_Lo solicitado_:
a) Enumera todos los integrantes del "campo de alianza" que menciona el fragmento sobre literatura y neoliberalismo.
b) Responde a partir del fragmento sobre literatura y neoliberalismo:
(i) ¿Qué programas llegaron junto con los programas para especializar editores?
(ii) ¿Qué escritura desplazaron los géneros de no ficción modelados como crónicas?
(iii) ¿Qué corriente resistió en particular, en los noventa, los valores que encarnan esos jóvenes del siglo XXI?

Aquellos sentidos (neoliberales) sobre los que se rearticuló la literatura a principios de los noventa se materializaron con su lógica depredadora en contadxs cuerpxs, cuya masa se desplegó en un campo de alianza entre la literatura, editores, un sistema de agentes que funcionaban como matones de apuesta, el periodismo, la acumulación de fondos estatales y, para darle la estocada final a la literatura con los pies en los deseos populares, la educación. Con el advenimiento de los programas de creative writing a la gringa y los programas para especializar editores, esa narrativa fue capaz de referenciarse únicamente a sí misma, la poesía se marginó y los géneros de no ficción se modelaron como crónicas desconectadas con la urgencia insurgente, desplazando al ensayo como escritura que conecta literatura y trabajo intelectual. Esa literatura unida en cofradía homosocial[3] creó círculos de acceso o denegación no sólo a las poéticas sino a lxs cuerpxs diversos. Así, en el siglo XXI, nos encontramos con (ya no tan) jóvenes que encarnan con toda soltura valores todavía resistidos en los noventa y resistidos, en particular, por el (trans)feminismo local.

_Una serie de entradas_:
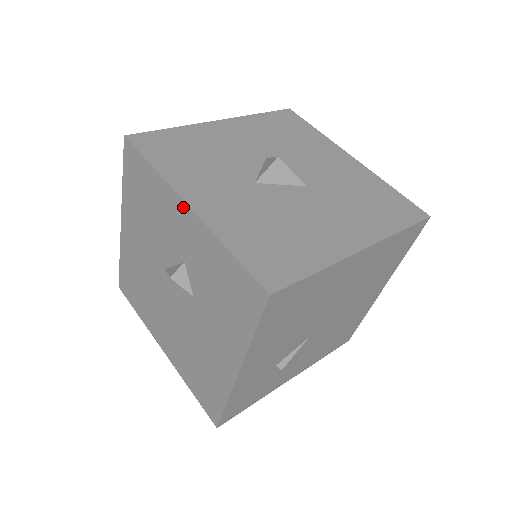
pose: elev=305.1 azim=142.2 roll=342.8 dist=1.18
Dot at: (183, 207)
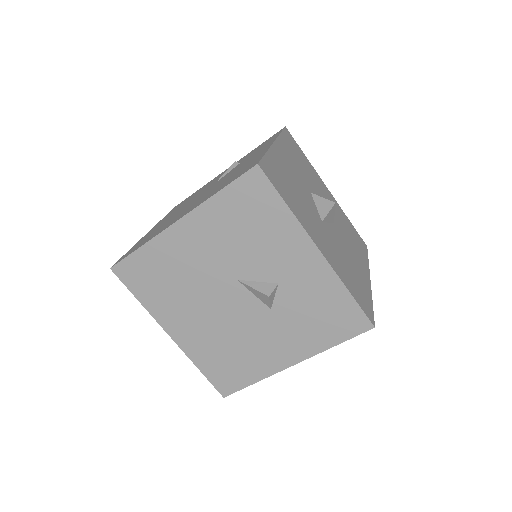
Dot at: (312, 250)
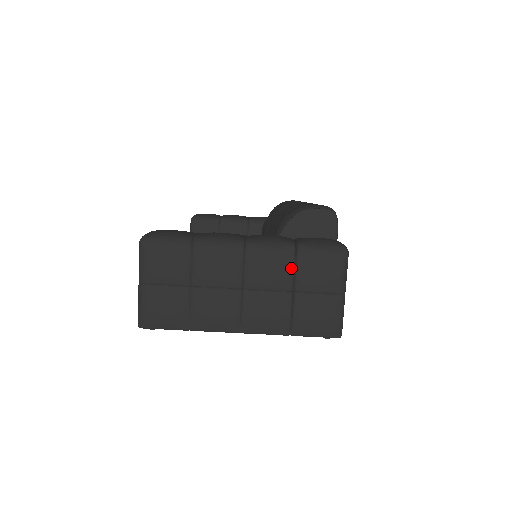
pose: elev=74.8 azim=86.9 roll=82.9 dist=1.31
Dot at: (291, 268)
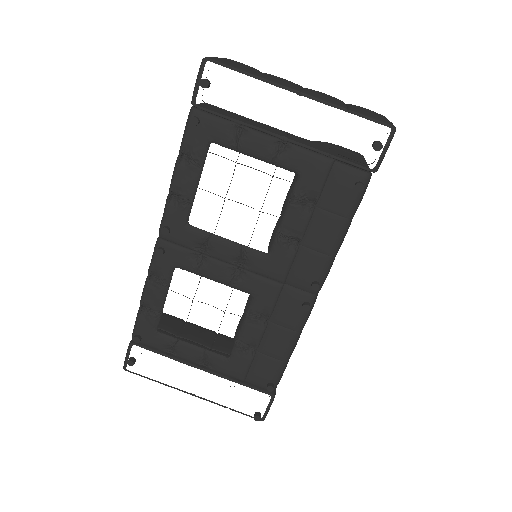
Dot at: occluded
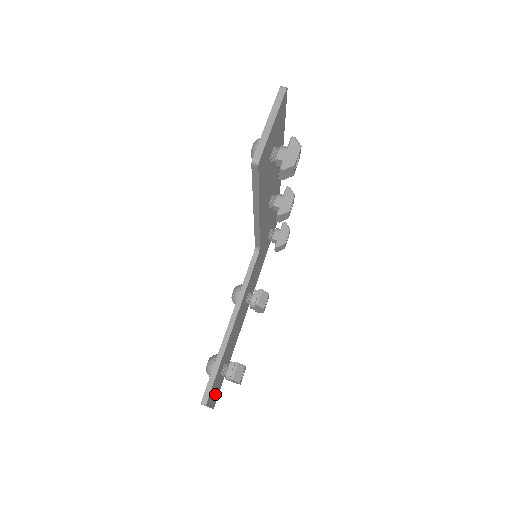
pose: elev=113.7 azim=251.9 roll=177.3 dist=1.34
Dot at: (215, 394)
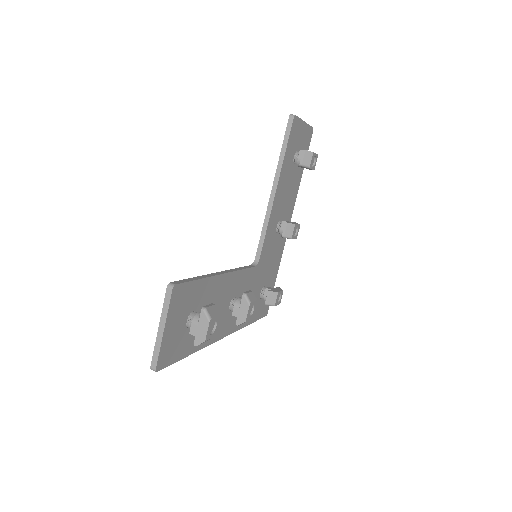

_Respuestas por tarea_:
a)
- la literatura
- editores
- un sistema de agentes que funcionaban como matones de apuesta
- el periodismo
- la acumulación de fondos estatales
- la educación

b)
(i) Los programas de creative writing a la gringa.
(ii) El ensayo, como escritura que conecta literatura y trabajo intelectual.
(iii) El (trans)feminismo local.